Calculation of the cost of nephrotoxicity was performed based on charges derived from the hospital database for drug-induced renal failure. All diagnostic-related groups associated with drug-induced renal failure were included to calculate the mean and range of possible costs. Cost accrued in monitoring vancomycin levels was calculated from the following expenses: pharmacist time spent monitoring vancomycin pharmacotherapy, calculated from the annual salary of a clinical pharmacist at our institution; laboratory costs for analyzing peak and trough vancomycin serum concentrations; nursing time spent drawing blood and administering vancomycin; treatment of acute renal failure at our institution.

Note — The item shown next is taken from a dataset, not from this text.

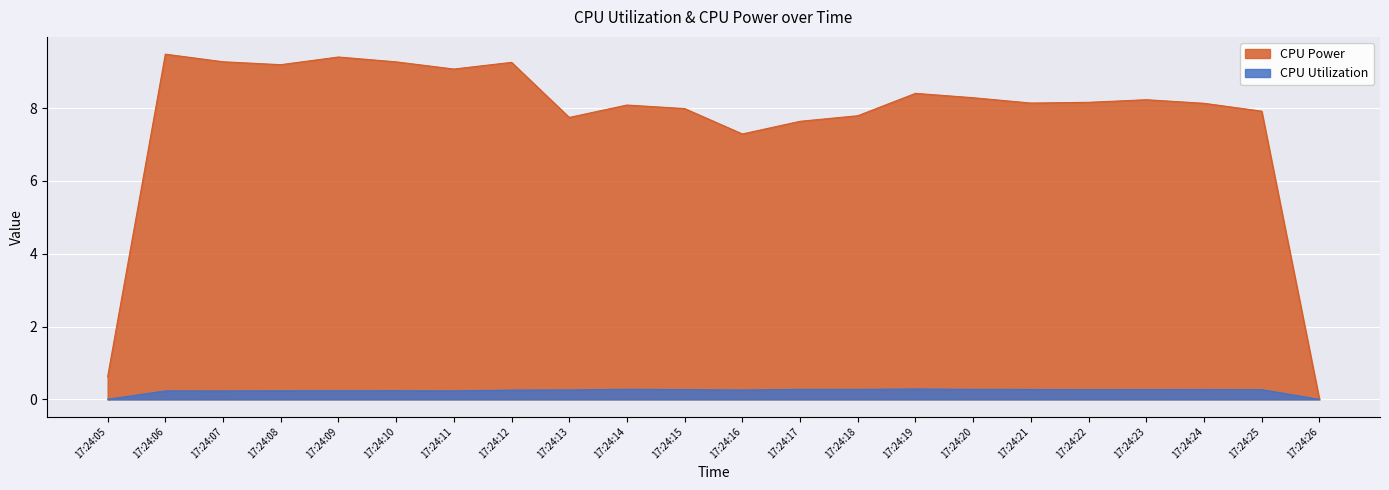

What is the spread (max minus min) of values at 17:24:22?

7.9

The cost of monitoring serum concentrations was derived from the cost of the serum vancomycin assay (drug assay kit, calibration, quality control, technician time, and other medical supplies) and the costs based on the amount of time spent by the nurses and clinical pharmacists performing these monitoring activities. Nursing time spent on each task (blood extraction and administration of drug) was assumed to be 5 minutes. Time spent by the clinical pharmacists was 40 minutes, which involved chart review, interpretation of results, pharmacokinetic calculations, and follow-up evaluation. Wages were derived from the institutional human resources database. All costs, calculated in U.S. dollars, were determined using the current charges at our institution. The standard 50% of charges was used as a proxy for costs. Personnel costs were calculated by multiplying the average wage/minute by the total number of minutes spent. Table 4 shows the details of the microcosting method.

Subgroup analysis identical to the analysis described above was performed for patients in the intensive care unit, those on the oncology service, and those receiving concomitant nephrotoxins (aminoglycosides, amphotericin, and acyclovir).